[EXERCISE PROMPT]
Continue the member reflections on the virtual meditation group, picking up right after the last line shown.
** PROVIDED TEXT follows **
Myron's meditation nook.

 From Lucy in the UK:

I am quite new to the virtual meditation group but I am enjoying it. I joined up after doing a six-week online Passage Meditation course. I had really enjoyed the sense of community while doing the course, and I was glad to find a way to continue that a bit with the virtual meditation group.  

There is something lovely about meditation with the group, and I am getting to know the faces and names of the other guys – they've been very welcoming. It helps to keep me motivated to go on with my daily practice. It's helpful to see there are other people making the effort to meditate every day.

Because 6.30am Pacific Time is mid-afternoon in the UK, it is my second slot for meditation in the day, and I find that interesting. It feels different to meditating first thing in the morning - although sometimes after a busy morning I get quite close to falling asleep...  

From Bob in Indiana:

Having meditated with various in-person groups for nearly 30 years, I was intrigued when I learned about the online version being started by the Blue Mountain community. I know the many benefits of sitting regularly with a group and yet wondered whether the same could be generated online.

The answer is yes. I experience a genuine intimacy, a growing bond and that all-so-important motivation to keep returning week after week.

Having a group to meditate with deepens my practice and my commitment to the eight-point program in a world that is so often at odds with and yet so in need of those values. 

Bob and a rescued friend.
** End of PROVIDED TEXT **
** RECORD SET follows **
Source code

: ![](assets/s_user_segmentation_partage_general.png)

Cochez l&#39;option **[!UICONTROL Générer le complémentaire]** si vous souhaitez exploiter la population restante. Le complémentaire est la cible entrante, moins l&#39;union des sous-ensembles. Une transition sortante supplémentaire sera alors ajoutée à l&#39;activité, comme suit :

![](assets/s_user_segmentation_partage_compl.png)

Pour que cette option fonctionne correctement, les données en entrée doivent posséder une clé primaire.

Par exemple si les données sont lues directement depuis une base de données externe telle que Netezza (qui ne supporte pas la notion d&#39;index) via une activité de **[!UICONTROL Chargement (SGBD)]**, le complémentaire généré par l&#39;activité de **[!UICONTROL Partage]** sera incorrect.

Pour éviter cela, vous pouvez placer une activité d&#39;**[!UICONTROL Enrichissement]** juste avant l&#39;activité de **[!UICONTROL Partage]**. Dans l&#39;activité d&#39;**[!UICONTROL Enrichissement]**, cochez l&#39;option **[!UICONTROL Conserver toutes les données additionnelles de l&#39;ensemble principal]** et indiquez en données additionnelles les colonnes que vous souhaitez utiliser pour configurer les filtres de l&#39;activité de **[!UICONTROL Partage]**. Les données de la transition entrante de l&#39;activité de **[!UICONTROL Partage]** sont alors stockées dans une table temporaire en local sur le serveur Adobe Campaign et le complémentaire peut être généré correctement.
** End of RECORD SET **
[OUTPUT FOR THIS EXERCISE]
 From Elizabeth in Colorado:

I normally use an app on my phone which shows me who is meditating at the same time as me, but there is something extra special in the Virtual Meditation about being able to see everyone “in real time” (not just a picture) before we begin meditating. There also is something special about having the whole group begin and end meditation together at the same time. I enjoy seeing some familiar faces from retreats, and also meeting fellow passage meditators who are new to me. I really like the ritual of having someone read from a passage before we meditate together, and someone else read from Words to Live By after we are done. It helps bring more different passages into my awareness, and it is lovely to hear how different people read. I also find that I have more motivation to sit still (keep from fidgeting) during our Virtual Meditation than I do when I’m meditating on my own.

Elizabeth enjoying Colorado's outdoors.

From Susan in Victoria, B.C., Canada:

As someone who meditates alone except in Tuesday night satsangs, this virtual meditation group weaves me deeper into the world-wide BMCM community in a gratifying way.

Greetings from the Saturday virtual meditation group.

Creating Enthusiasm

This virtual meditation is just one of the many ways in which passage meditators are creatively finding ways to meditate together. We’re eager to hear about your experiences meditating with other passage meditators – how have you found ways to connect? Don’t hesitate to share your experiences with us in the comments below.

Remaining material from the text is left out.